[PATCH] Reduction support for parloop, OMP_ATOMIC Changes

Zdenek Dvorak rakdver@kam.mff.cuni.cz
Sun Sep 30 22:51:00 GMT 2007


Hello,

Overall, the patch looks fine to me.  You will of course need a separate
review for the changes outside of loop optimizer.  It might make things
easier to submit the OMP expansion changes for review separately.

The patch does not seem to reflect the changes made to the
autoparallelization when it was merged to mainline (it reverts us to set
TREE_THIS_VOLATILE (*arg_struct), and few more things I point out
below); please go over the patch and check for the similar merge
conflicts that I may have overlooked.

> 	* testsite/gcc.dg/autopar: New directory.
> 	* testsite/gcc.dg/autopar/autopar.exp: New driver.
> 	* testsite/gcc.dg/autopar/reduc-1.c: New test.

I am not sure whether we want to create a new directory for the
parallelization testcases -- we certainly do not do that for every
optimization.

> *************** Software Foundation, 51 Franklin Street,
> *** 61,70 ****
> --- 62,296 ----
>      -- handling of common scalar dependence patterns (accumulation, ...)
>      -- handling of non-innermost loops  */
>   
> + /*  
> +   Reduction handling:
> +   currently we use vect_is_simple_reduction() to detect reduction patterns.
> +   The code transformation will be introduced by an example.

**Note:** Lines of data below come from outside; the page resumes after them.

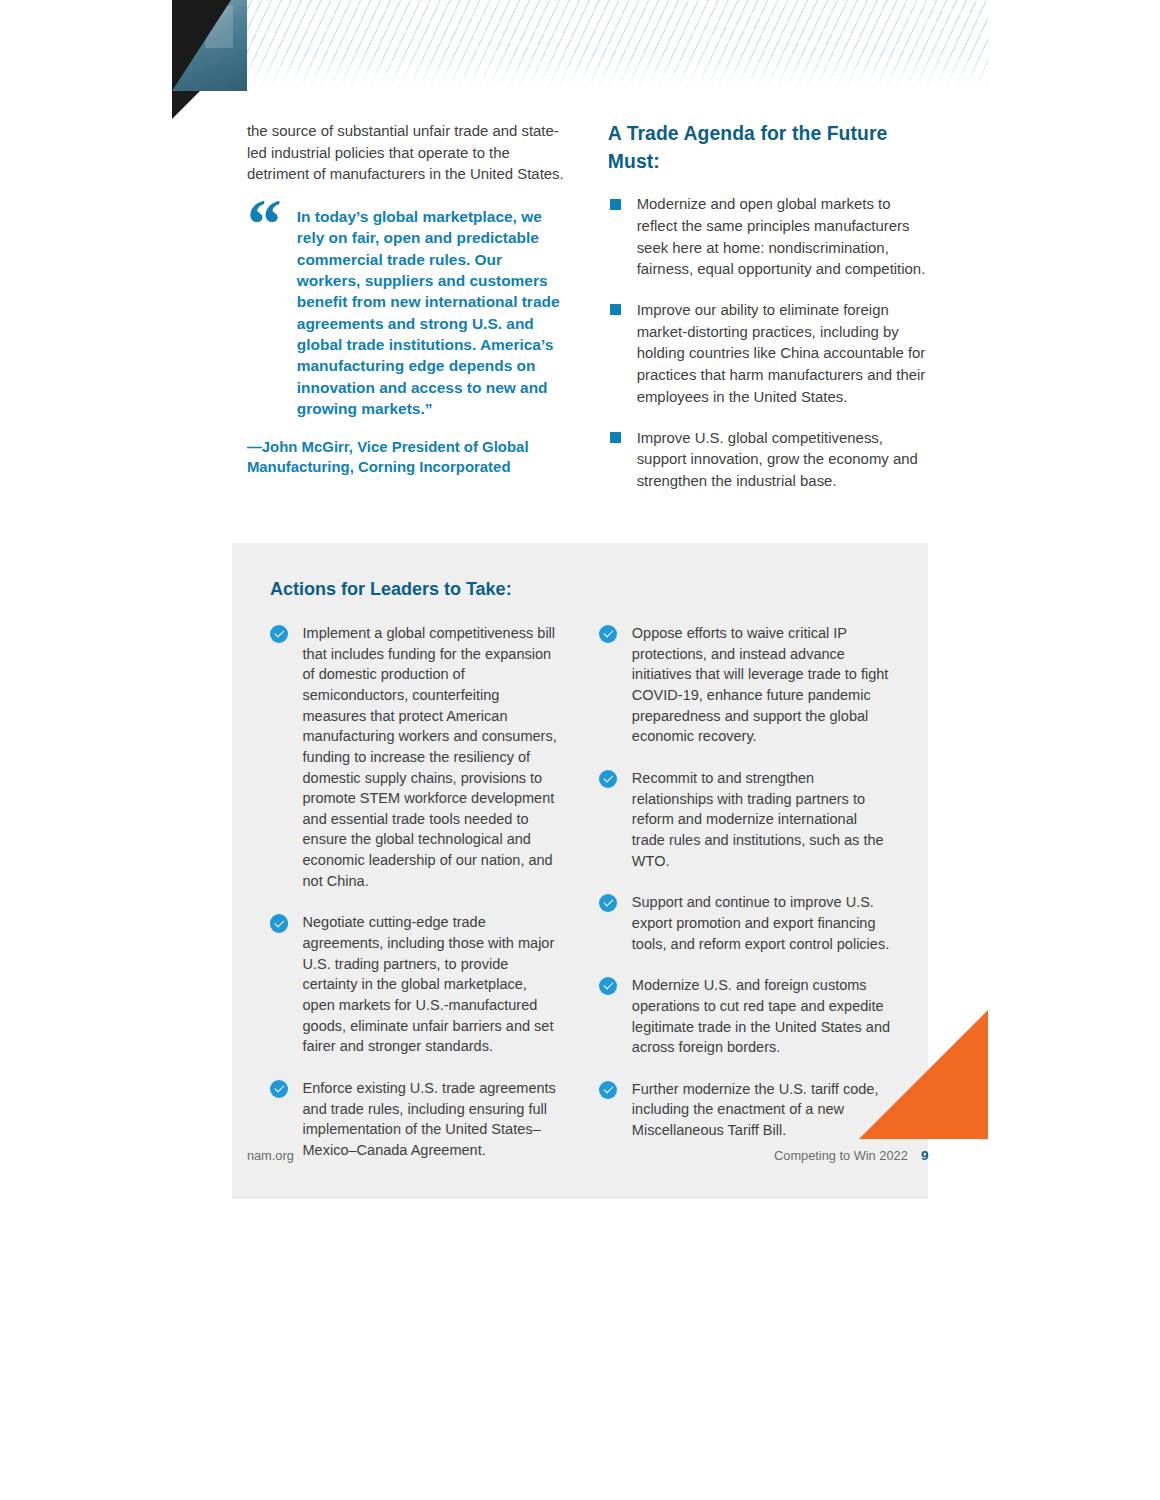the source of substantial unfair trade and state-led industrial policies that operate to the detriment of manufacturers in the United States.
“ In today’s global marketplace, we rely on fair, open and predictable commercial trade rules. Our workers, suppliers and customers benefit from new international trade agreements and strong U.S. and global trade institutions. America’s manufacturing edge depends on innovation and access to new and growing markets.”
—John McGirr, Vice President of Global Manufacturing, Corning Incorporated
A Trade Agenda for the Future Must:
Modernize and open global markets to reflect the same principles manufacturers seek here at home: nondiscrimination, fairness, equal opportunity and competition.
Improve our ability to eliminate foreign market-distorting practices, including by holding countries like China accountable for practices that harm manufacturers and their employees in the United States.
Improve U.S. global competitiveness, support innovation, grow the economy and strengthen the industrial base.
Actions for Leaders to Take:
Implement a global competitiveness bill that includes funding for the expansion of domestic production of semiconductors, counterfeiting measures that protect American manufacturing workers and consumers, funding to increase the resiliency of domestic supply chains, provisions to promote STEM workforce development and essential trade tools needed to ensure the global technological and economic leadership of our nation, and not China.
Negotiate cutting-edge trade agreements, including those with major U.S. trading partners, to provide certainty in the global marketplace, open markets for U.S.-manufactured goods, eliminate unfair barriers and set fairer and stronger standards.
Enforce existing U.S. trade agreements and trade rules, including ensuring full implementation of the United States–Mexico–Canada Agreement.
Oppose efforts to waive critical IP protections, and instead advance initiatives that will leverage trade to fight COVID-19, enhance future pandemic preparedness and support the global economic recovery.
Recommit to and strengthen relationships with trading partners to reform and modernize international trade rules and institutions, such as the WTO.
Support and continue to improve U.S. export promotion and export financing tools, and reform export control policies.
Modernize U.S. and foreign customs operations to cut red tape and expedite legitimate trade in the United States and across foreign borders.
Further modernize the U.S. tariff code, including the enactment of a new Miscellaneous Tariff Bill.
nam.org
Competing to Win 2022 9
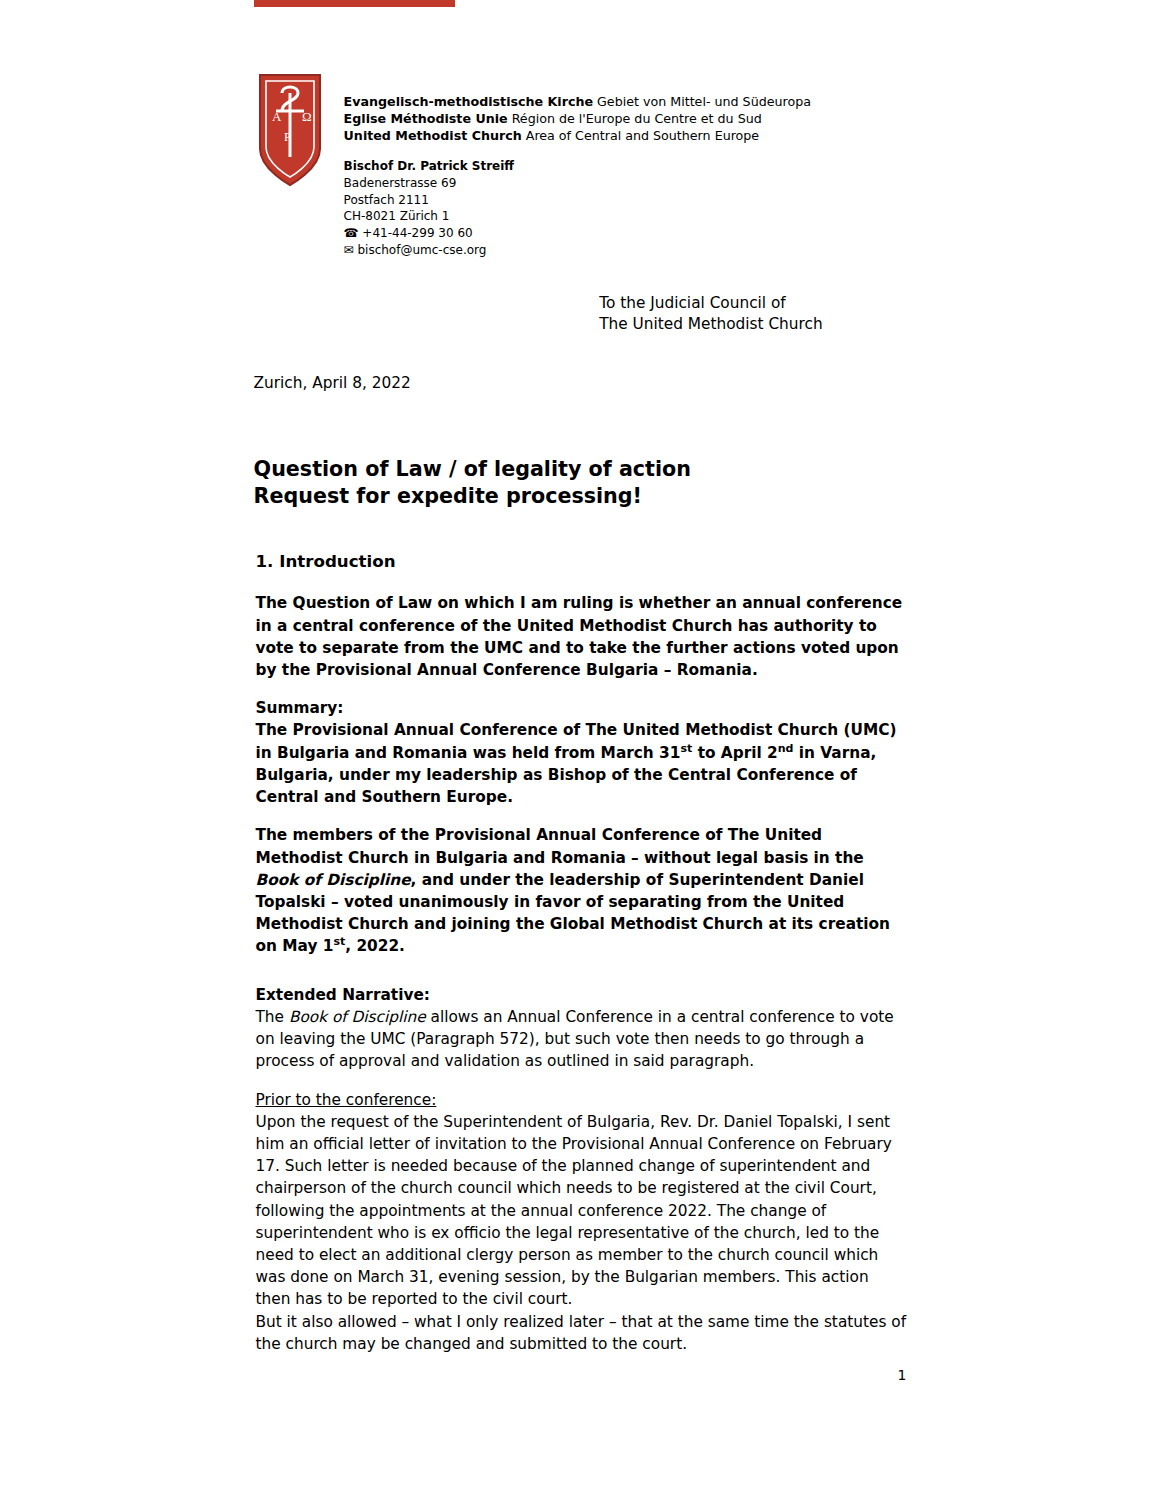A Ω P
Evangelisch-methodistische Kirche Gebiet von Mittel- und Südeuropa
Eglise Méthodiste Unie Région de l'Europe du Centre et du Sud
United Methodist Church Area of Central and Southern Europe
Bischof Dr. Patrick Streiff
Badenerstrasse 69
Postfach 2111
CH-8021 Zürich 1
☎ +41-44-299 30 60
✉ bischof@umc-cse.org
To the Judicial Council of
The United Methodist Church
Zurich, April 8, 2022
Question of Law / of legality of action
Request for expedite processing!
1. Introduction
The Question of Law on which I am ruling is whether an annual conference in a central conference of the United Methodist Church has authority to vote to separate from the UMC and to take the further actions voted upon by the Provisional Annual Conference Bulgaria – Romania.
Summary:
The Provisional Annual Conference of The United Methodist Church (UMC) in Bulgaria and Romania was held from March 31st to April 2nd in Varna, Bulgaria, under my leadership as Bishop of the Central Conference of Central and Southern Europe.
The members of the Provisional Annual Conference of The United Methodist Church in Bulgaria and Romania – without legal basis in the Book of Discipline, and under the leadership of Superintendent Daniel Topalski – voted unanimously in favor of separating from the United Methodist Church and joining the Global Methodist Church at its creation on May 1st, 2022.
Extended Narrative:
The Book of Discipline allows an Annual Conference in a central conference to vote on leaving the UMC (Paragraph 572), but such vote then needs to go through a process of approval and validation as outlined in said paragraph.
Prior to the conference:
Upon the request of the Superintendent of Bulgaria, Rev. Dr. Daniel Topalski, I sent him an official letter of invitation to the Provisional Annual Conference on February 17. Such letter is needed because of the planned change of superintendent and chairperson of the church council which needs to be registered at the civil Court, following the appointments at the annual conference 2022. The change of superintendent who is ex officio the legal representative of the church, led to the need to elect an additional clergy person as member to the church council which was done on March 31, evening session, by the Bulgarian members. This action then has to be reported to the civil court.
But it also allowed – what I only realized later – that at the same time the statutes of the church may be changed and submitted to the court.
1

could you please make the example easier to understand?  The code dump
you provided is very hard to follow, and contains a lot of irrelevant
information.  Show the resulting code before OMP is expanded (instead of
the current fully expanded form).

> + #two new variables are created for each reduction: 
> + "reduction" is the variable holding the proper init
> + value related to this reduction operation.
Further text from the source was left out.